▶ **WHAT IS EXPECTED**
Rewrite the entries below with every "brute-force attacks" changed to "dictionary attacks" and everything else left as it is, and leave the pictures out of your answer.

▶ **EXERCISE DATA**
<<<<
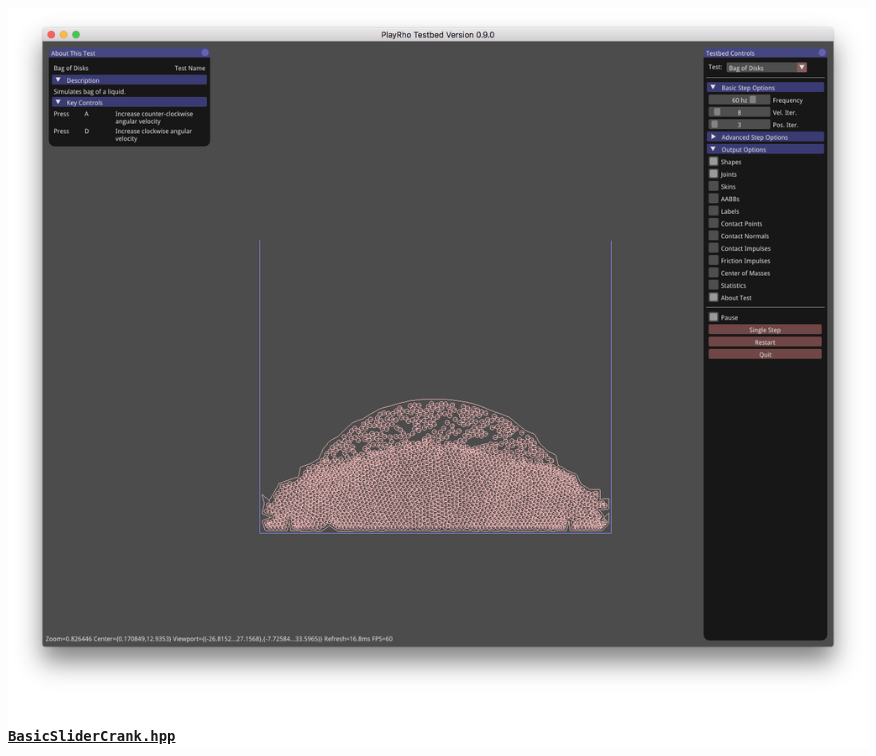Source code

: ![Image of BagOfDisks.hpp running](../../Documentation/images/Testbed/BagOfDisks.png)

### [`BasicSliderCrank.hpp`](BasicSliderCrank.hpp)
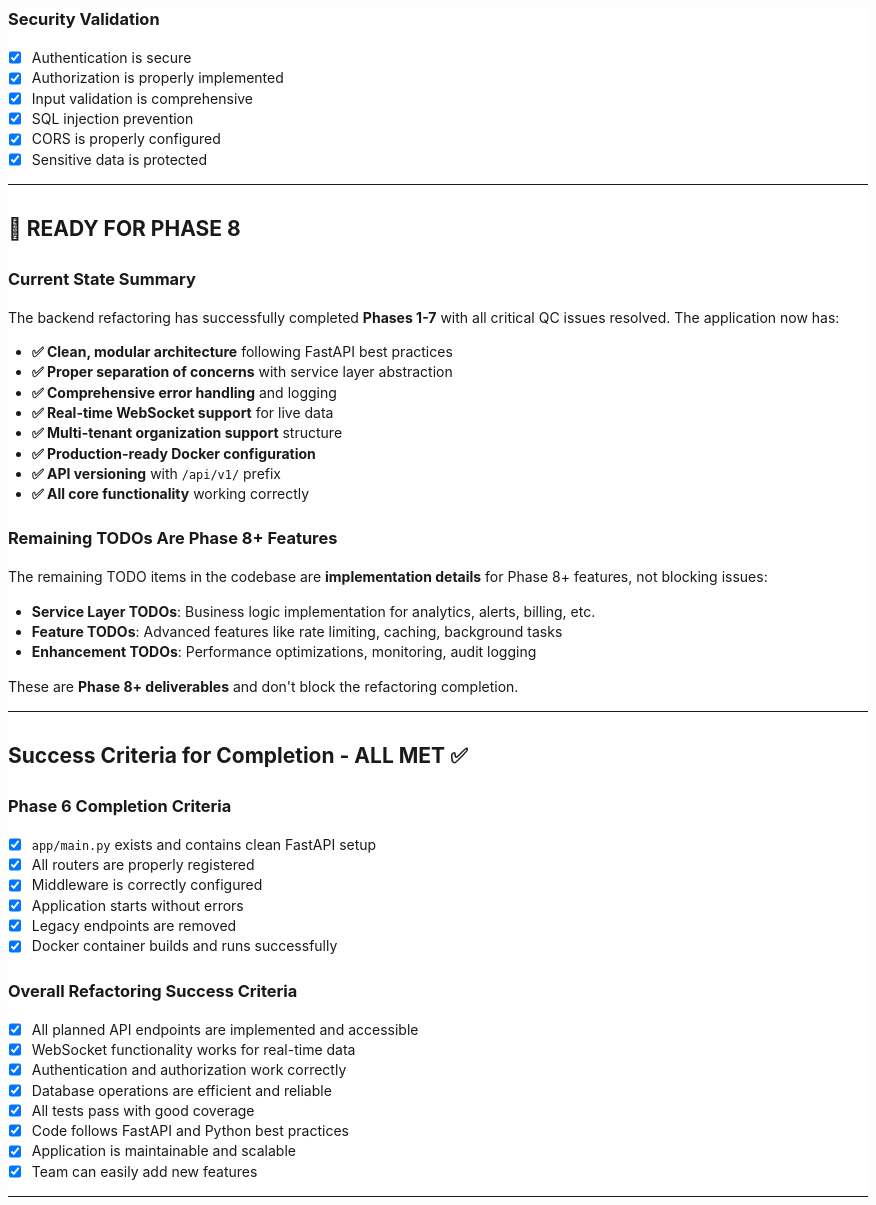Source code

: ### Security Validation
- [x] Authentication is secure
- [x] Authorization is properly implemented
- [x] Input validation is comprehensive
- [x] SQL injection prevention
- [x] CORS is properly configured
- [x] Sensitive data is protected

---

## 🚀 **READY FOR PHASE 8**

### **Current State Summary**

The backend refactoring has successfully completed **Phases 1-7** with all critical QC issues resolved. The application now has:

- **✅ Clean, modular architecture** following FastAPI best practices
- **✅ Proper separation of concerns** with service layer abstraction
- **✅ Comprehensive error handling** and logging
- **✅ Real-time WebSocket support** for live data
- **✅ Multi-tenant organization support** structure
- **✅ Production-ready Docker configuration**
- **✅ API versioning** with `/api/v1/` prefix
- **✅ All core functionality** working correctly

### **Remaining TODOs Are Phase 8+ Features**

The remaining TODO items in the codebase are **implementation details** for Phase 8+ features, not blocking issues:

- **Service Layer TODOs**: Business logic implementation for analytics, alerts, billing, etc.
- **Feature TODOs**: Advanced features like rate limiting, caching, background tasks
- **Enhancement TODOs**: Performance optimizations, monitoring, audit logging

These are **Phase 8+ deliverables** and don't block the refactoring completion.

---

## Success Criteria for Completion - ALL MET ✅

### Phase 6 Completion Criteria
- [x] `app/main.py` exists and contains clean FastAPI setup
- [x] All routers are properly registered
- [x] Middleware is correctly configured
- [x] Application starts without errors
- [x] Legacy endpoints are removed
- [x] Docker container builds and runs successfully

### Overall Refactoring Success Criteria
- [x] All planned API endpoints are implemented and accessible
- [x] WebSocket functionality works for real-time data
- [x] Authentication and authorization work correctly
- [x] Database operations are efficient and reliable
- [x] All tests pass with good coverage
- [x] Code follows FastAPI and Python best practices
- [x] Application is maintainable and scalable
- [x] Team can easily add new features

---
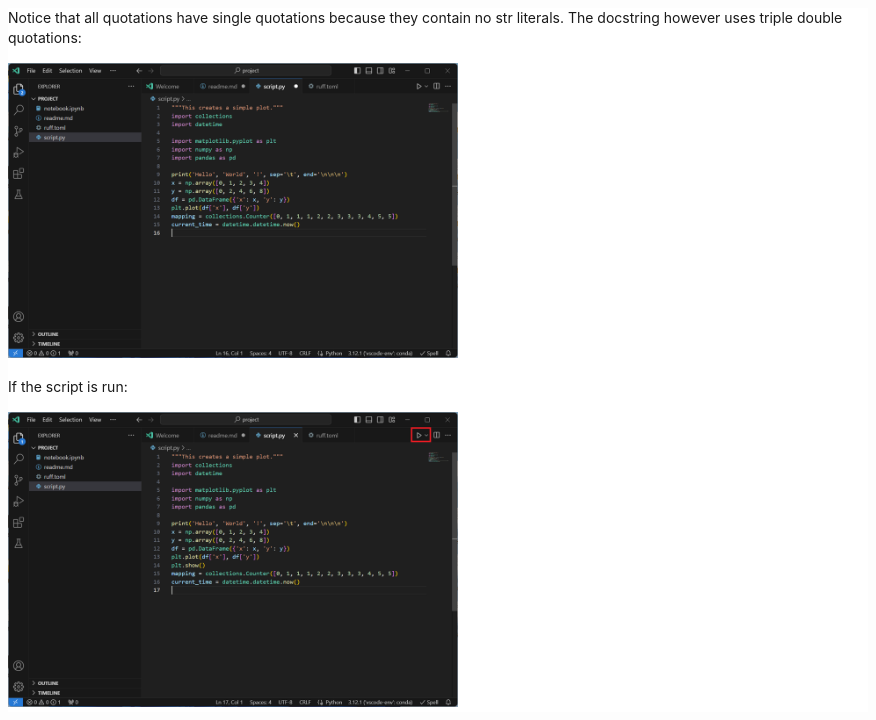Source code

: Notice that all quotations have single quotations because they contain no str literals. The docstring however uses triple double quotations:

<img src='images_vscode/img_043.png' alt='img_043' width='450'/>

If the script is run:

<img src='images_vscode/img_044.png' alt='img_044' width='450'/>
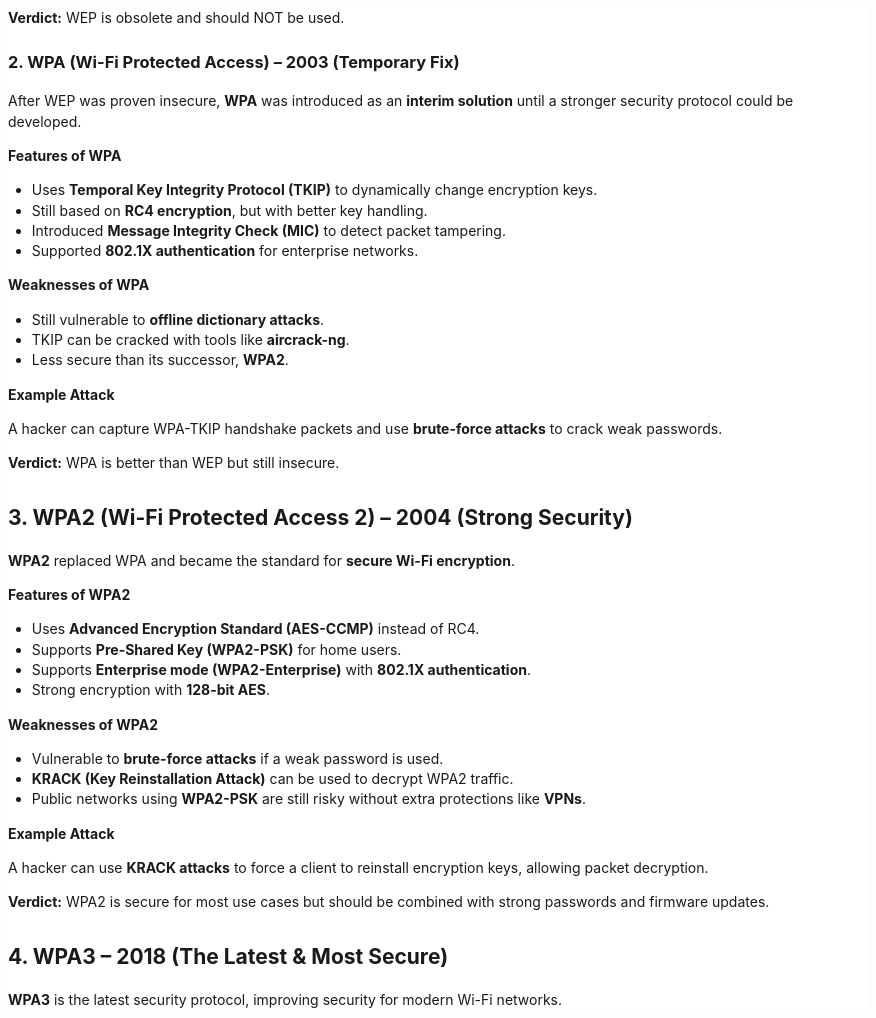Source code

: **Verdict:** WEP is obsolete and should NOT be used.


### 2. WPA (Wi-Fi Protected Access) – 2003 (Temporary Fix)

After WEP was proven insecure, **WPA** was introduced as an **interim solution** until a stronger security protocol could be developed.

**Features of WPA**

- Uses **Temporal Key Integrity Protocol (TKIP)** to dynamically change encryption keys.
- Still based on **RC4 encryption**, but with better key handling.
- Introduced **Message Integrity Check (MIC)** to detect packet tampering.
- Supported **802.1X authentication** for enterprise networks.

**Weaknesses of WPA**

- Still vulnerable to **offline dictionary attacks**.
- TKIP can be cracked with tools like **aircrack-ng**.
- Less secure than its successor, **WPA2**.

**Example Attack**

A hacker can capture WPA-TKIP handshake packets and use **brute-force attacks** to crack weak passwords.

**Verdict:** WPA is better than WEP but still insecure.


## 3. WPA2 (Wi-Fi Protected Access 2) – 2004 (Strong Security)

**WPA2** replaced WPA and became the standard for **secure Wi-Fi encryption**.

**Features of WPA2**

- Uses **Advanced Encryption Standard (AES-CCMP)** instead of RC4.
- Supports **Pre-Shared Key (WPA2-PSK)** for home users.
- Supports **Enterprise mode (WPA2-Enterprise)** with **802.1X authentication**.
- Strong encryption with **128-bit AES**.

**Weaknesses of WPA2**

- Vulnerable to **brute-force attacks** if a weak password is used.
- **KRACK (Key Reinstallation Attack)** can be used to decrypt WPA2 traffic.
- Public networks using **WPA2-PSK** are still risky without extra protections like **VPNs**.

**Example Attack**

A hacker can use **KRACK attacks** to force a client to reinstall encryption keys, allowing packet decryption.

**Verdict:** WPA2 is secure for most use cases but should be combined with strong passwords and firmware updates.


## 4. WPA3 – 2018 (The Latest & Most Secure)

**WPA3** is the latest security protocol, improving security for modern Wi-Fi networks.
>>>>
▶ **SOLUTION BELOW**
Source code

: ![Image of BagOfDisks.hpp running](../../Documentation/images/Testbed/BagOfDisks.png)

### [`BasicSliderCrank.hpp`](BasicSliderCrank.hpp)
Source code

: ### Security Validation
- [x] Authentication is secure
- [x] Authorization is properly implemented
- [x] Input validation is comprehensive
- [x] SQL injection prevention
- [x] CORS is properly configured
- [x] Sensitive data is protected

---

## 🚀 **READY FOR PHASE 8**

### **Current State Summary**

The backend refactoring has successfully completed **Phases 1-7** with all critical QC issues resolved. The application now has:

- **✅ Clean, modular architecture** following FastAPI best practices
- **✅ Proper separation of concerns** with service layer abstraction
- **✅ Comprehensive error handling** and logging
- **✅ Real-time WebSocket support** for live data
- **✅ Multi-tenant organization support** structure
- **✅ Production-ready Docker configuration**
- **✅ API versioning** with `/api/v1/` prefix
- **✅ All core functionality** working correctly

### **Remaining TODOs Are Phase 8+ Features**

The remaining TODO items in the codebase are **implementation details** for Phase 8+ features, not blocking issues:

- **Service Layer TODOs**: Business logic implementation for analytics, alerts, billing, etc.
- **Feature TODOs**: Advanced features like rate limiting, caching, background tasks
- **Enhancement TODOs**: Performance optimizations, monitoring, audit logging

These are **Phase 8+ deliverables** and don't block the refactoring completion.

---

## Success Criteria for Completion - ALL MET ✅

### Phase 6 Completion Criteria
- [x] `app/main.py` exists and contains clean FastAPI setup
- [x] All routers are properly registered
- [x] Middleware is correctly configured
- [x] Application starts without errors
- [x] Legacy endpoints are removed
- [x] Docker container builds and runs successfully

### Overall Refactoring Success Criteria
- [x] All planned API endpoints are implemented and accessible
- [x] WebSocket functionality works for real-time data
- [x] Authentication and authorization work correctly
- [x] Database operations are efficient and reliable
- [x] All tests pass with good coverage
- [x] Code follows FastAPI and Python best practices
- [x] Application is maintainable and scalable
- [x] Team can easily add new features

---
Source code

: Notice that all quotations have single quotations because they contain no str literals. The docstring however uses triple double quotations:

<img src='images_vscode/img_043.png' alt='img_043' width='450'/>

If the script is run:

<img src='images_vscode/img_044.png' alt='img_044' width='450'/>
Source code

: **Verdict:** WEP is obsolete and should NOT be used.


### 2. WPA (Wi-Fi Protected Access) – 2003 (Temporary Fix)

After WEP was proven insecure, **WPA** was introduced as an **interim solution** until a stronger security protocol could be developed.

**Features of WPA**

- Uses **Temporal Key Integrity Protocol (TKIP)** to dynamically change encryption keys.
- Still based on **RC4 encryption**, but with better key handling.
- Introduced **Message Integrity Check (MIC)** to detect packet tampering.
- Supported **802.1X authentication** for enterprise networks.

**Weaknesses of WPA**

- Still vulnerable to **offline dictionary attacks**.
- TKIP can be cracked with tools like **aircrack-ng**.
- Less secure than its successor, **WPA2**.

**Example Attack**

A hacker can capture WPA-TKIP handshake packets and use **dictionary attacks** to crack weak passwords.

**Verdict:** WPA is better than WEP but still insecure.


## 3. WPA2 (Wi-Fi Protected Access 2) – 2004 (Strong Security)

**WPA2** replaced WPA and became the standard for **secure Wi-Fi encryption**.

**Features of WPA2**

- Uses **Advanced Encryption Standard (AES-CCMP)** instead of RC4.
- Supports **Pre-Shared Key (WPA2-PSK)** for home users.
- Supports **Enterprise mode (WPA2-Enterprise)** with **802.1X authentication**.
- Strong encryption with **128-bit AES**.

**Weaknesses of WPA2**

- Vulnerable to **dictionary attacks** if a weak password is used.
- **KRACK (Key Reinstallation Attack)** can be used to decrypt WPA2 traffic.
- Public networks using **WPA2-PSK** are still risky without extra protections like **VPNs**.

**Example Attack**

A hacker can use **KRACK attacks** to force a client to reinstall encryption keys, allowing packet decryption.

**Verdict:** WPA2 is secure for most use cases but should be combined with strong passwords and firmware updates.


## 4. WPA3 – 2018 (The Latest & Most Secure)

**WPA3** is the latest security protocol, improving security for modern Wi-Fi networks.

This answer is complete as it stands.